Major results of the audit broken down by fields of science

Mathematics and natural sciences

The performance of the research centres and research institutes proved to be excellent for the majority of research sites for all the audit criteria. The summary evaluation repeatedly states that these research sites play a significant role at the international level, and some research sites are heading the consortium of long-term national research programmes. The document notes that basic support is essential for operational predictability and that the independence of the research sites is an important value. However, the inner restructuring of the leadership of certain institutes could lead to greater efficiency.

Life sciences

In general, the research centres, institutes and groups were mostly evaluated as excellent or good. The audit report highlighted the success of several research sites in winning international grants and also that results are communicated widely in a successful manner. According to the compilers of the report, the most important directions for development should be enhancing integration inside research centres and enriching the cooperation between research groups in institutes. Furthermore, at certain research sites young researchers should be included to a greater degree and cooperation with industrial market players should also be enhanced.

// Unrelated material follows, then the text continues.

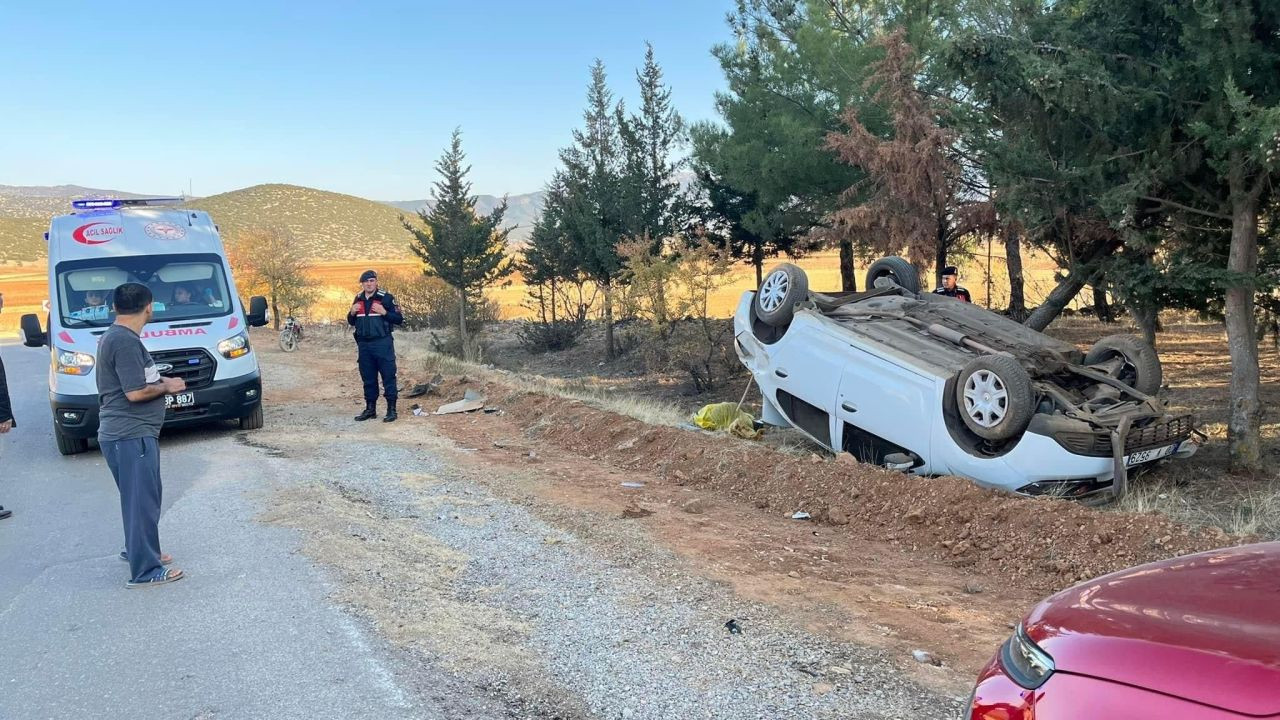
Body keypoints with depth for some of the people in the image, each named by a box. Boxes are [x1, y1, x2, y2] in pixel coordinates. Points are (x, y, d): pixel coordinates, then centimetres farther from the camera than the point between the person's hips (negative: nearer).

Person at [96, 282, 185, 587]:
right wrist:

Humanities and social sciences

According to the report evaluating the research centres, institutes and research groups dealing with humanities and social sciences, they contribute greatly to the exploration and availability of a universal and national cultural heritage; additionally, they help strengthen a sense of belonging to Europe and develop national identity awareness. Furthermore, they play an important role in exploring the economic and social challenges of the present and the future and in finding possible solutions to these challenges.

The scientific performance of these research sites was mostly regarded as excellent, and in some cases, good. Only a few institutes received a “satisfactory” evaluation for certain sub-criteria The evaluating committee suggested that the number of active academicians be increased for some research sites. They regarded as crucial the making of work conditions appealing for talented young researchers in the humanities. These researchers could become leading researchers in the medium and long run. However, owing to their talent and age, these colleagues are very agile, and if circumstances are unfavourable in Hungary, they can easily find research positions abroad.